The newest, trendiest thing in entertainment seems to be true crime documentary series. Just as Serial – the true crime podcast that captured the country’s rapt attention – finished its first season, HBO premiered the six part miniseries The Jinx about Robert Durst, the disappearance of his wife, and various related murders. While these two series were popular enough with general audiences, earning top ratings and obsessive fans, the arrest of Robert Durst following the finale of The Jinx put audiences into a frenzy (even though authorities say the series had nothing to do with the arrest). The success of these two series is bound to cause a wave of copy-cat projects, cashing in on the newfound popularity of the true crime genre. But if you need a fix between now and the next big show, here’s a list of some classic documentaries that either chronicle the fight for justice or had a major hand in delivering it.

 

The Thin Blue Line

While Errol Morris has had an incredibly varied career full of eclectic and interesting documentary subjects, The Thin Blue Line (1988) – one of his first feature documentaries – is the one for which he is likely to be known best. He systematically goes about investigating and debunking the case against a man incarcerated for the murder of a policeman. In the end, the evidence he uncovered through the film lead to the reopening of the case and the subsequent exoneration of the man previously convicted of the crime. While this turn of events may seen fantastical, Morris himself finds the conclusion to be rather improbable, claiming he’ll never be that lucky again.

https://youtu.be/SXBFt0b7nB0

 

Gimme Shelter

Considering Gimme Shelter starts out as a documentary about The Rolling Stones and their disastrous music festival you would hardly expect it to be important from a social justice standpoint.
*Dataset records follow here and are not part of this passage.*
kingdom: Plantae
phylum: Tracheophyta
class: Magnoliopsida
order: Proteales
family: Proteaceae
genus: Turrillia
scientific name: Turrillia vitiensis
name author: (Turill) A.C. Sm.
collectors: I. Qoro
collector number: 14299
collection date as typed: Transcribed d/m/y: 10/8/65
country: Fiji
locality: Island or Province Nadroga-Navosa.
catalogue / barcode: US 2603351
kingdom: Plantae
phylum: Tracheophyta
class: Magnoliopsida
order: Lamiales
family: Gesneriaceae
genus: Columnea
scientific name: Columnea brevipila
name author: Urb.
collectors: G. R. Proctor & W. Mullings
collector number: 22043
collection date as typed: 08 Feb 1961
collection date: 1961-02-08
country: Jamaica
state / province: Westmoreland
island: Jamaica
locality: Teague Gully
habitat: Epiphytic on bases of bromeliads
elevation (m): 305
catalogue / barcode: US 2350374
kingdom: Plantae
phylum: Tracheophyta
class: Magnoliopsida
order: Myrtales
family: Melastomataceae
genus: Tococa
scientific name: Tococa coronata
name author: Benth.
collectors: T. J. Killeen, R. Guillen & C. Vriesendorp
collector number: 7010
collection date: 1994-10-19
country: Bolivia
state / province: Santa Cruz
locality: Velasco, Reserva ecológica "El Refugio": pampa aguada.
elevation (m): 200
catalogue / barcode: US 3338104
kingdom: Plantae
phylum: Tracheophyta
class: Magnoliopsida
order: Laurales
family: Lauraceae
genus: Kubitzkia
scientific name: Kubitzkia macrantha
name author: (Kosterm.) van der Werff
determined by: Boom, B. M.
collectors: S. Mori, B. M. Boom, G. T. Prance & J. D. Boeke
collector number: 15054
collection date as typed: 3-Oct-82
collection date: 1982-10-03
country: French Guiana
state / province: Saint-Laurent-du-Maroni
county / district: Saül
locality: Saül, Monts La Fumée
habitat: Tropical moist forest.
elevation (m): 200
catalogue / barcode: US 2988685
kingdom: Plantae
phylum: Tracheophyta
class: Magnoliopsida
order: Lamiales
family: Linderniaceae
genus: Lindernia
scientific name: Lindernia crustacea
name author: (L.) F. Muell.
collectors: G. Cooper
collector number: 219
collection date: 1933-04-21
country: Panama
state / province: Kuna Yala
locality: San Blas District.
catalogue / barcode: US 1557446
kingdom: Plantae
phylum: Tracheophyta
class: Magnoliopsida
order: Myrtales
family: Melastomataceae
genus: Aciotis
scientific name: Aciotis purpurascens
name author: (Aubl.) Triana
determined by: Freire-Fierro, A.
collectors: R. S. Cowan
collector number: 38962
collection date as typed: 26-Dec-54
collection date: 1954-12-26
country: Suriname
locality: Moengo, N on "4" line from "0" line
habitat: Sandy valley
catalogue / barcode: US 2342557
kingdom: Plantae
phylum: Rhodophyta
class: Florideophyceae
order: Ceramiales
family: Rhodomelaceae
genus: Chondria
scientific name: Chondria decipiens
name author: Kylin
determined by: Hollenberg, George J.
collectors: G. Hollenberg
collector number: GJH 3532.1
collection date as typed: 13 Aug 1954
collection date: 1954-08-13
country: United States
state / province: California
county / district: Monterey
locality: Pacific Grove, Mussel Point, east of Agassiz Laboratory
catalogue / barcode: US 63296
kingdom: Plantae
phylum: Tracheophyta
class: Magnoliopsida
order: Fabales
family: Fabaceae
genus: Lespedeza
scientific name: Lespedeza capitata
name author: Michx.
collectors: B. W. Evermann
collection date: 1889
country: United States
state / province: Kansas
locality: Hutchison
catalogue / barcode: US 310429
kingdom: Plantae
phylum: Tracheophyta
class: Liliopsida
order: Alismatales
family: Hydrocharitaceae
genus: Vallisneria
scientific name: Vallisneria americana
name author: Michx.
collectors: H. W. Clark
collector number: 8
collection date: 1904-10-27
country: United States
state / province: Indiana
However, part of the reason this festival was so disastrous was that The Rolling Stones hired the Hells Angels – a group then notoriously against hippies – as security for what was meant to be a Woodstock-like event. Among other catastrophes, a young man named Meredith Hunter was killed by Hells Angel Alan Passaro. Due to the presence of the camera crew there to film the documentary, it could clearly be seen that Hunter pulled a gun before being subdued by Passaro, therefore proving that the death was in self-defense.

 

Harlan County, USA

This Barbara Kopple film is a classic of social justice filmmaking, not only chronicling the struggling strikers of the Harlan County Mine, but capturing their culture and humanity, and inevitably getting involved in the fight. It is incredible to see the way these people are forced to live because of the pay and conditions in which they are forced to work, with little to no help from their current union. Kopple took up the fight, raising funds for the strike through screenings of the film, and becoming a trusted friend of the strikers. It is thought, even as the strike eventually culminated in violence and the death of a striker, that Kopple’s presence with her camera ultimately prevented more violence against the strikers, and that her documentary helped gain awareness and support for the striker’s cause.

https://youtu.be/UgiMGOYVVFM

 

Titicut Follies

Frederick Wiseman is one of the pioneers of the direct cinema movement in the US, a style of documentary filmmaking that promotes simple, uninvolved observation of the subject with the least interference possible, allowing the subject to speak for itself. Wiseman himself dislikes this description of his style, feeling that it doesn’t give justice to his process of filmmaking. Regardless, this genre of filmmaking generally applies to the style in which Titicut Follies was filmed, with Wiseman as a fly on the wall of the Bridgewater State Hospital for the criminally insane. The film captured major mistreatment of the patients there by the staff and the poor conditions in which they were kept. The film underwent a lengthy legal battle after it had been censored due to privacy and dignity concerns related to the patients. For years the film was only available for educational purposes for people in the mental health and medical industries, but still managed to influence the improvement of conditions and treatment at mental hospitals all over the country.

 

An Inconvenient Truth

Most of us now accept that climate change is a real thing and that it has human causes. There will likely always be deniers, as there are about anything, but the fact that this scientific issue has such awareness today can be partly attributed to An Inconvenient Truth – which is basically the film version of Al Gore’s famous informational slide show on global warming. The film was widely popular and critically acclaimed, winning Academy Awards and becoming one of the highest grossing documentary films in the US. It is now even included as required viewing in many science classes.

 

The Case Against 8

This documentary tells the story of the fight against Proposition 8 – the ban on same-sex marriage – in California and the two couples who stood up as representatives of same-sex relationships and the LGBT community in the ensuing court battle. The film is by turns heartbreaking, heartwarming, triumphant, and funny as you follow not only the complicated legal struggle but the journey of these four people and the public scrutiny they were put through just to get married. The journey is worth it, though, to see the moment when those two couples are finally united in matrimony – not only finally allowed to fully express their love for each other, but finally granted the basic human rights to which they are entitled.